Enfin, nous voulons mettre en place, sur le plan économique, un nouveau pilotage de la zone euro. Ce sera l’enjeu du rapport des quatre présidences – président de la Commission, président du Conseil européen, président de l’Eurogroupe et président de la Banque centrale européenne – qui présenteront des propositions le 10 juin prochain. Elles seront débattues lors du Conseil européen du mois de juin par les chefs d’État et de gouvernement.
L’objectif de la France, comme l’a indiqué Michel Sapin, est de renforcer la coordination des politiques économiques, qui ne doit pas se limiter à la coordination des politiques budgétaires ; d’examiner la situation à l’échelle de la zone euro consolidée, et non pas de chaque pays pris séparément ; d’améliorer et de simplifier le semestre européen, de renforcer sa légitimité démocratique en y associant davantage les parlements nationaux et le Parlement européen et de relancer le processus de convergence économique, fiscale et sociale ainsi que la solidarité, pour permettre l’approfondissement et l’intégration plus forte de la zone euro au service de la croissance et de l’emploi.
Sur ce sujet, soyez assurés de la parfaite coordination de nos positions avec l’Allemagne et de la solidité de la relation franco-allemande : c’est la condition sans laquelle aucune avancée n’est possible en Europe.
Enfin, comme l’a souligné le ministre des finances et des comptes publics, nous voulons évidemment lier cette nouvelle orientation économique en faveur de la croissance, de l’investissement et de l’emploi avec les objectifs de promotion d’une Europe sociale, en commençant par la protection des droits sociaux en Europe et la lutte contre toutes les formes de dumping fiscal et social.

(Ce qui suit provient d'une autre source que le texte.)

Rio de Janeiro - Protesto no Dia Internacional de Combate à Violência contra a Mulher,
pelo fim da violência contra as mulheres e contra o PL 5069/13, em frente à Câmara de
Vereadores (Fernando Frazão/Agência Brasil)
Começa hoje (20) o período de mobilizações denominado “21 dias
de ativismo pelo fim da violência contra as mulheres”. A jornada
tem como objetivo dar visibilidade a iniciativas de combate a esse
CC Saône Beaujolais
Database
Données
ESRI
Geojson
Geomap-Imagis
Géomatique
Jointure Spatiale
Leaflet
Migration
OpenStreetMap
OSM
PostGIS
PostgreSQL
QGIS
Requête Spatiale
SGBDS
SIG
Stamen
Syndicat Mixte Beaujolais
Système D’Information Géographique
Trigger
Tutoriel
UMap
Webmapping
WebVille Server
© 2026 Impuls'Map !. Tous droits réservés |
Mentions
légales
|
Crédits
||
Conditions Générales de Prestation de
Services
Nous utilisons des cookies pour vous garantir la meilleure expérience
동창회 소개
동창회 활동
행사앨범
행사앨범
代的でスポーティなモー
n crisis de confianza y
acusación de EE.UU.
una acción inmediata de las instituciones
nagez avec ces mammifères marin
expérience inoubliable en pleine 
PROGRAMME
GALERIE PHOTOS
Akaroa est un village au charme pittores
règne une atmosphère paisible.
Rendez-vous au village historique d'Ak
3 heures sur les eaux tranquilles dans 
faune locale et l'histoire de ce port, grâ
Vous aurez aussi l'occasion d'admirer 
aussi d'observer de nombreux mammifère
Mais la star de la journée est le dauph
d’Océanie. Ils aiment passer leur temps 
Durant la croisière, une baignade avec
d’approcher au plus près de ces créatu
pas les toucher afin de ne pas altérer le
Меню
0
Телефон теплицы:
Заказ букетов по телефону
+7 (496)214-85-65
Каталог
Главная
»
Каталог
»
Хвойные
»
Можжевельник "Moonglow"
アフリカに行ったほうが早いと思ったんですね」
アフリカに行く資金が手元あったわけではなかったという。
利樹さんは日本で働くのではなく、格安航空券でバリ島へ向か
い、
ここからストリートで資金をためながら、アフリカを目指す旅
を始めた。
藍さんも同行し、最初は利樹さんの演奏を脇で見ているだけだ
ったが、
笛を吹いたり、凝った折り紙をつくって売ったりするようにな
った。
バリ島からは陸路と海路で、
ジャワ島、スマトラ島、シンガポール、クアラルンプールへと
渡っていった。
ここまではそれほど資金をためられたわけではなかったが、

En matière sociale, nous devons continuer à renforcer les règles relatives au détachement des travailleurs et à étendre la responsabilité du donneur d’ordre à tous les secteurs d’activité – c’est d’ailleurs le sens d’une proposition de loi déposée par le groupe SRC et adoptée par l’Assemblée nationale en anticipant la révision de la directive sur le détachement des travailleurs. Nous devons aussi continuer à travailler à la création d’un salaire minimum dans l’Union européenne et, pour commencer, à l’adoption de salaires minimums dans tous les pays de la zone euro, comme vient de le faire l’Allemagne, en tenant bien sûr compte des niveaux de vie.
En matière fiscale, cela a été dit, il est impératif de lutter contre toutes les formes d’optimisation afin de veiller au respect d’un principe simple : les entreprises doivent être taxées là où elles réalisent leurs profits. Nous attendons donc avec intérêt les propositions que la Commission européenne devrait faire prochainement.
Voilà, monsieur le président, monsieur le ministre, monsieur le secrétaire d’État, mesdames et messieurs les députés, les priorités poursuivies par le projet économique et social européen de la France.
D’autres dimensions sont également importantes, même si elles n’entrent pas dans le cadre de ce débat – je pense notamment à la lutte contre le terrorisme, à la promotion d’une véritable Europe de la défense, qui sera à l’ordre du jour du Conseil européen de juin, et à la réponse aux migrations. Tout cela est évidemment cohérent avec l’ambition de construire une Europe qui protège, qui développe ses projets et qui promeut ses valeurs.
Pour répondre à ces défis, qui sont autant d’urgences, l’Europe doit fonctionner d’une façon plus simple en se concentrant sur ces quelques grandes priorités. C’est le sens du dialogue que nous avons avec la Commission européenne, et c’est ce que nous devons aux citoyens pour répondre à leurs attentes.